* GOAL
Collect each line of the data below that contains the word "American".

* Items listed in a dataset
# # # # # # #
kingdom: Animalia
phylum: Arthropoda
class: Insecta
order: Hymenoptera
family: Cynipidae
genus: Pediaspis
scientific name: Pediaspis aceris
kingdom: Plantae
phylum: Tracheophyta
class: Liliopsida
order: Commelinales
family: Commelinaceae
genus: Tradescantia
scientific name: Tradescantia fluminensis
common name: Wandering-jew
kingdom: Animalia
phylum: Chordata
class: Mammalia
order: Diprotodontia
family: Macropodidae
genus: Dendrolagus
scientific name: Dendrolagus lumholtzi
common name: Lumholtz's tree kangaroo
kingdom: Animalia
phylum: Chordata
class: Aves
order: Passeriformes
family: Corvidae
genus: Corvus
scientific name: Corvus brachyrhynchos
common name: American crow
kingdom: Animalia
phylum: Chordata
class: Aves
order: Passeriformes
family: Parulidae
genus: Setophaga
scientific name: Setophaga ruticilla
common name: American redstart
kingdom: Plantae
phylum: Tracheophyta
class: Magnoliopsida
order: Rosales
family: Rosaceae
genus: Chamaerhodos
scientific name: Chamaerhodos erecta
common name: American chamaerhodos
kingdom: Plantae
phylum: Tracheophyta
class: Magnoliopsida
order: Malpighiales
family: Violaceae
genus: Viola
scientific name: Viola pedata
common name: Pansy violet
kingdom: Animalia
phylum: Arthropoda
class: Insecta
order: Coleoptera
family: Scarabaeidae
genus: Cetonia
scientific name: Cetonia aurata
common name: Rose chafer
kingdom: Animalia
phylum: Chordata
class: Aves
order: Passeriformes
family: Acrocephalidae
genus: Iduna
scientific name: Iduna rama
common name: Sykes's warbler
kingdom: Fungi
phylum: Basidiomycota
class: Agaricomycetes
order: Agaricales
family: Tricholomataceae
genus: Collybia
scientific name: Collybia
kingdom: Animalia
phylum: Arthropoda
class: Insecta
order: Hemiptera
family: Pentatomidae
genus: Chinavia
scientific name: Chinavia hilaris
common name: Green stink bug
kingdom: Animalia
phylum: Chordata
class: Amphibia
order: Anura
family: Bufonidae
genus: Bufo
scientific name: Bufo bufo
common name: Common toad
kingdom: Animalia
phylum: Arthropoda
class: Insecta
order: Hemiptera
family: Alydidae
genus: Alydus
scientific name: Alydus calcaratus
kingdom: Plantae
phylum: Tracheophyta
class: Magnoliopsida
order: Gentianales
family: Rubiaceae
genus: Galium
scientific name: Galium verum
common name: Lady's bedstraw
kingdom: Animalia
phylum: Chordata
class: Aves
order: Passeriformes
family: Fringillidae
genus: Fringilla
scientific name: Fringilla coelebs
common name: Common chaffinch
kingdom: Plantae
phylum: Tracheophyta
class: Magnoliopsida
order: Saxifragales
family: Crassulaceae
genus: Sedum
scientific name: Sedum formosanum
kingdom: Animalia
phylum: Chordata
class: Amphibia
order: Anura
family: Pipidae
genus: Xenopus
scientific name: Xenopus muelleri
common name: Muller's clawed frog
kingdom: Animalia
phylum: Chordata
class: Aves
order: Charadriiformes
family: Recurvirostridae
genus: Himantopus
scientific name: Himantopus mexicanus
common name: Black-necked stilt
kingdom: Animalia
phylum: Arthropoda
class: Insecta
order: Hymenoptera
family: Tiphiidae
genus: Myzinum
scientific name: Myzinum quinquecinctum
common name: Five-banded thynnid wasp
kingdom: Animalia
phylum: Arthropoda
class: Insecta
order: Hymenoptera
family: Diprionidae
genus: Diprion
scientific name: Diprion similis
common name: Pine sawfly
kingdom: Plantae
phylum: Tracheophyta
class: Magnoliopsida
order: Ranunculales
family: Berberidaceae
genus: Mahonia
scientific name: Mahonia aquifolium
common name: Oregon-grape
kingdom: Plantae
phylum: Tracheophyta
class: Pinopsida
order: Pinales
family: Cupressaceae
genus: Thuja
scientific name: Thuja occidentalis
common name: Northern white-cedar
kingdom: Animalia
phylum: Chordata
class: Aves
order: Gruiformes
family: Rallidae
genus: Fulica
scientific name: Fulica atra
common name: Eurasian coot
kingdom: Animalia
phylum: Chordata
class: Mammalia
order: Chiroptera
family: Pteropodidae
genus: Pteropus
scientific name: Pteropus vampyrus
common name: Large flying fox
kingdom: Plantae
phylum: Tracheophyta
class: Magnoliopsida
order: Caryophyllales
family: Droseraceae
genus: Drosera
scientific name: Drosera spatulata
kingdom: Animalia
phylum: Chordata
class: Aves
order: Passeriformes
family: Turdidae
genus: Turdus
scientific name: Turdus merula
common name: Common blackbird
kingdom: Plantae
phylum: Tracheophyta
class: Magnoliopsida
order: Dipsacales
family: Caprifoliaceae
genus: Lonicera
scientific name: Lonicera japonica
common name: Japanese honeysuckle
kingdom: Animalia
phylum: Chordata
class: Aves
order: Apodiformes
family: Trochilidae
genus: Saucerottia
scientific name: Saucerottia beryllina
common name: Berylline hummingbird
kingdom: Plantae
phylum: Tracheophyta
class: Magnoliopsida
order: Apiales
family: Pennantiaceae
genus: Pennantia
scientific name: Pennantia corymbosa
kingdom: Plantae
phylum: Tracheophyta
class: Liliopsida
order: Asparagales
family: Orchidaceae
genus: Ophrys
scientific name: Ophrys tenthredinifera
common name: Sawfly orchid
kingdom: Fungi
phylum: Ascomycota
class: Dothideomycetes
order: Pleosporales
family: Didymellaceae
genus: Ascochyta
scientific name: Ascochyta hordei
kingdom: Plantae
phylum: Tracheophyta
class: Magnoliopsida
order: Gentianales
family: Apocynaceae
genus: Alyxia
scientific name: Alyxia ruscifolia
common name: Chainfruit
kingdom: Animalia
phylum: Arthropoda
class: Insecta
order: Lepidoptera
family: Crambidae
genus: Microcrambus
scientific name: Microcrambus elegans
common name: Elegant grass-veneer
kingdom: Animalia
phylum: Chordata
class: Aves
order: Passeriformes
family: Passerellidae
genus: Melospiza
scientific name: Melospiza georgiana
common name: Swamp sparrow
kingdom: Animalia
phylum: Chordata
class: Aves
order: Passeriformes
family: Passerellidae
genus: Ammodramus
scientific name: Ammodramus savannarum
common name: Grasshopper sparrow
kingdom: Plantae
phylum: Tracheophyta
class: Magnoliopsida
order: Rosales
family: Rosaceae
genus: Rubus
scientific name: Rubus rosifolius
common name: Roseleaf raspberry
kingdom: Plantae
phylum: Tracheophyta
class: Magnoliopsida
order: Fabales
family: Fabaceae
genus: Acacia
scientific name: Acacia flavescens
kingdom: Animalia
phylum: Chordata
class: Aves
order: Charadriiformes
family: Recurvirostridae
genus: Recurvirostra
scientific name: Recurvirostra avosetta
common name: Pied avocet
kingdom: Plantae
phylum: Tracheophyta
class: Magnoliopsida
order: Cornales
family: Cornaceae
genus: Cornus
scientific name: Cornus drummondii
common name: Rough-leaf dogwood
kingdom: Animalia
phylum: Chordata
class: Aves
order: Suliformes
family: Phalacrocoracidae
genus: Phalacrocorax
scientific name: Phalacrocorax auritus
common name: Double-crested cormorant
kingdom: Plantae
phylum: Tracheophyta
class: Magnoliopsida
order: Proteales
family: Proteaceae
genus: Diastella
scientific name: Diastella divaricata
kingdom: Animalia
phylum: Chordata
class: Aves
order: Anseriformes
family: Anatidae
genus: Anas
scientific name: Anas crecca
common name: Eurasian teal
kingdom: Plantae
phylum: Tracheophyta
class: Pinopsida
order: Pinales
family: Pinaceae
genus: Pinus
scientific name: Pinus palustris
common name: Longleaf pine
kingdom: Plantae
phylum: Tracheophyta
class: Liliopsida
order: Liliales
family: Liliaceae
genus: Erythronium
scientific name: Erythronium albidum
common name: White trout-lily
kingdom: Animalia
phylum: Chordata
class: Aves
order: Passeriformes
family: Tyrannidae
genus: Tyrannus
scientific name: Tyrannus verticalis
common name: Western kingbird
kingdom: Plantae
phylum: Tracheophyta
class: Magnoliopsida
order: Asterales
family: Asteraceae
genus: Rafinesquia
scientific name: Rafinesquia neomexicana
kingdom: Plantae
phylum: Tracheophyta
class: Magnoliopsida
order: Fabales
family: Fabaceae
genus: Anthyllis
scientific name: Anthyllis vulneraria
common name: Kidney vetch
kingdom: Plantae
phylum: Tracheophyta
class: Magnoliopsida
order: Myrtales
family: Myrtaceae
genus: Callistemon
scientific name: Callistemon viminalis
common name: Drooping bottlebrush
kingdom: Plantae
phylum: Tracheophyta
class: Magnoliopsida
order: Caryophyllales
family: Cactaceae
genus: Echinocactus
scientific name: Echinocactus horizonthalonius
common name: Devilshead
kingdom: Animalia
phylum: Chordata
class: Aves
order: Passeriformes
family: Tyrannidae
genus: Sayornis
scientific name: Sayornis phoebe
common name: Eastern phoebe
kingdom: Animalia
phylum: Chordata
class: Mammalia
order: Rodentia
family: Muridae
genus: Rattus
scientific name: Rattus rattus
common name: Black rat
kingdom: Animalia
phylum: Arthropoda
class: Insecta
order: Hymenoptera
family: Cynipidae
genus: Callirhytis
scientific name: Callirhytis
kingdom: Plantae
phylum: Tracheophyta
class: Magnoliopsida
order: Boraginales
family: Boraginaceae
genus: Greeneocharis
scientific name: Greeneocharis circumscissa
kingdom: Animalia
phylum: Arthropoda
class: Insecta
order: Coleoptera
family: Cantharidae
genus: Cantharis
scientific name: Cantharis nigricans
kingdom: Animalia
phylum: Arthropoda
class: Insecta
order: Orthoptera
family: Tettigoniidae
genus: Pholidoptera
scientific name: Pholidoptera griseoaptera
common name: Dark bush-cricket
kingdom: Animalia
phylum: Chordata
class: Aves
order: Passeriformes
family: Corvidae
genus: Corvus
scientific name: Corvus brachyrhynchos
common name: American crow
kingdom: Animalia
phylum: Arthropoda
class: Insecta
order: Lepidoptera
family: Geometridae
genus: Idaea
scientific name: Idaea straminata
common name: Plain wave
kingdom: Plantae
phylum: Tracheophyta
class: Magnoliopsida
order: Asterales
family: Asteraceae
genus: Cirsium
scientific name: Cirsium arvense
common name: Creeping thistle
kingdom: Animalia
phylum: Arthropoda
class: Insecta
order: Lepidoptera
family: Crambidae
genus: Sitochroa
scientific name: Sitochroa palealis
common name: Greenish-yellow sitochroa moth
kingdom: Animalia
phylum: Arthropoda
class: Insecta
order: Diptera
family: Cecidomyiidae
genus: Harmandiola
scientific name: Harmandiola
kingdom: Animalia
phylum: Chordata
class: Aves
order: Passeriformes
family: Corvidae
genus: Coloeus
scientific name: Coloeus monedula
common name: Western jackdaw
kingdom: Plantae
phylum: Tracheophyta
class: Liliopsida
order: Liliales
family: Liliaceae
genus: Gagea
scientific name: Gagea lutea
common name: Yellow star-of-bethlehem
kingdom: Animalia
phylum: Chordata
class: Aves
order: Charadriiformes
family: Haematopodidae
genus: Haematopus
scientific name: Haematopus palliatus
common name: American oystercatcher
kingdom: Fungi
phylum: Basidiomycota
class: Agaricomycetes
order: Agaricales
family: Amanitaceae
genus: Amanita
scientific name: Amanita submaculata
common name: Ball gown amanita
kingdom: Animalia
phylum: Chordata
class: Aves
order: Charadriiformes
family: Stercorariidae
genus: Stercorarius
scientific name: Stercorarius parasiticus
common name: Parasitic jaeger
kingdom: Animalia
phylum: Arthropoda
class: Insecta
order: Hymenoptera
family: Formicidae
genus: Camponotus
# # # # # # #
* PROBLEM SOLUTION
common name: American crow
common name: American redstart
common name: American chamaerhodos
common name: American crow
common name: American oystercatcher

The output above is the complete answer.